A Khmer curry is the centerpiece of a Cambodian celebratory meal. It’s also one of the most satisfying dishes a newcomer to the cuisine can learn to make. Over two months in Cambodia, I had several opportunities to try my hand at curry-making in some very aromatic, lively cooking sessions. Everyone showing me how to make a Cambodian curry offered the same advice: “The secret to the intense yet subtle flavors of the curry is freshly pounded kroeung, or spice paste!”. As time-consuming as it is aromatic in the making, kroeung is often made using prahok, a fermented fish paste unique to Cambodia.
Teaching chefs in Phnom Penh and Siem Reap substitute prahok with shrimp paste in their cookery classes, catering for Western tastes. Shrimp paste is good, mind you (ask any Thai cook!), but it is not prahok. For true Cambodian flavors, the pungent fish paste prepared from river fish, such as gourami, snakehead, or tiny riel, is the real deal.
Why not try prahok?
The restaurant and home cooks I met in Cambodia purchase their supply of prahok from a known source, to ensure quality. The condiment can be found in local markets in little plastic tubs, but the better brands are exported in glass jars and sold in Asian markets in the UK and North America. Lifting the lid on a jar of the unique ingredient can be a jolting, even repugnant experience. Thankfully, the strong odor gives way to a surprisingly subtle carrier for the intricate flavors of Khmer cuisine.
How to eat ‘Cambodian cheese’
Sometimes called ‘Cambodian cheese’ because of its strong and distinctive smell, prahok originated as a way of preserving fish for use out of fishing season. The fish are de-scaled, gutted and cleaned, then crushed and salted before being packed in salt and fermented for at least 20 days (the best prahok can be stored for up to two years). In the countryside, prahok is often eaten with rice in lieu of meat or fresh fish. Everywhere in Cambodia, it is added to the soups that feature prominently in the cuisine.
As a dish in its own right, prahok can be mixed with finely chopped kafir lime leaves or other herbs, wrapped in a banana leaf and grilled. Chef Johannès Riviere of Cuisine Wat Damnak in Siem Reap serves a delicious side of grilled prahok alongside grilled chicken.
Admittedly, prahok is something of an acquired taste, but its resounding umami hit on the palate is worth the effort. A good place to give prahok a go is Romdeng, in Phnom Penh, where a prahok sampler comes as an appetizer, offers diners a chance to sample with crudités: steamed alone; combined with galangal, lemongrass, and tamarind; and teamed with spiced ground pork.

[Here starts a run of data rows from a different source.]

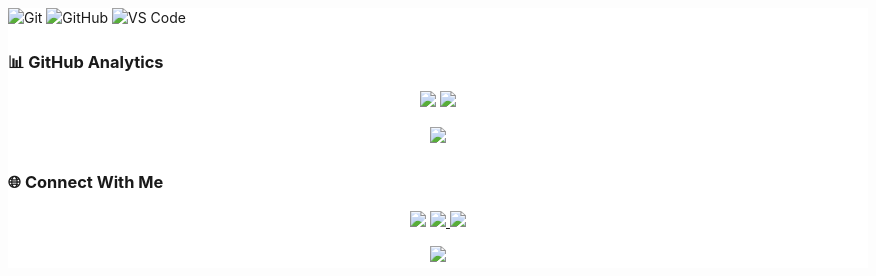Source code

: ![Git](https://img.shields.io/badge/Git-F05032?style=for-the-badge&logo=git&logoColor=white)
![GitHub](https://img.shields.io/badge/GitHub-181717?style=for-the-badge&logo=github&logoColor=white)
![VS Code](https://img.shields.io/badge/VS%20Code-0078D4?style=for-the-badge&logo=visual-studio-code&logoColor=white)

</p>


### 📊 GitHub Analytics  

<p align="center">
  <img src="https://github-readme-stats.vercel.app/api?username=siddu1199&show_icons=true&theme=tokyonight&hide_border=true" height="160px"/>
  <img src="https://github-readme-stats.vercel.app/api/top-langs/?username=siddu1199&layout=compact&theme=tokyonight&hide_border=true" height="160px"/>
</p>

<p align="center">
  <img src="https://github-readme-streak-stats.herokuapp.com/?user=siddu1199&theme=tokyonight&hide_border=true" height="180px"/>
</p>


### 🌐 Connect With Me  

<p align="center">
  <a href="https://github.com/siddu1199"><img src="https://img.shields.io/badge/GitHub-181717?style=for-the-badge&logo=github" /></a>
  <a href="https://www.linkedin.com/in/your-linkedin-siddu1199/"><img src="https://img.shields.io/badge/LinkedIn-181717?style=for-the-badge&logo=linkedin&logoColor=white"/</a>
  <a href="mailto:siddu1199@gmail.com"><img src="https://img.shields.io/badge/Email-181717?style=for-the-badge&logo=gmail&logoColor=white" /></a>
</p>


<div align="center">
  <img src="https://capsule-render.vercel.app/api?type=waving&color=0:3ED598,100:36BCF7&height=120&section=footer"/>
</div>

Cambodians may have invented prahok, but the taste sensation is not restricted to Southeast Asia. Fermented, salted fish preparations have long featured in Western civilizations, as well. Production of garum was an important contributor to the economy of Pompeii! Italian researchers who analyzed the town’s last batch of garum dated it to August, 79 AD, which helped establish the precise date of the city’s destruction.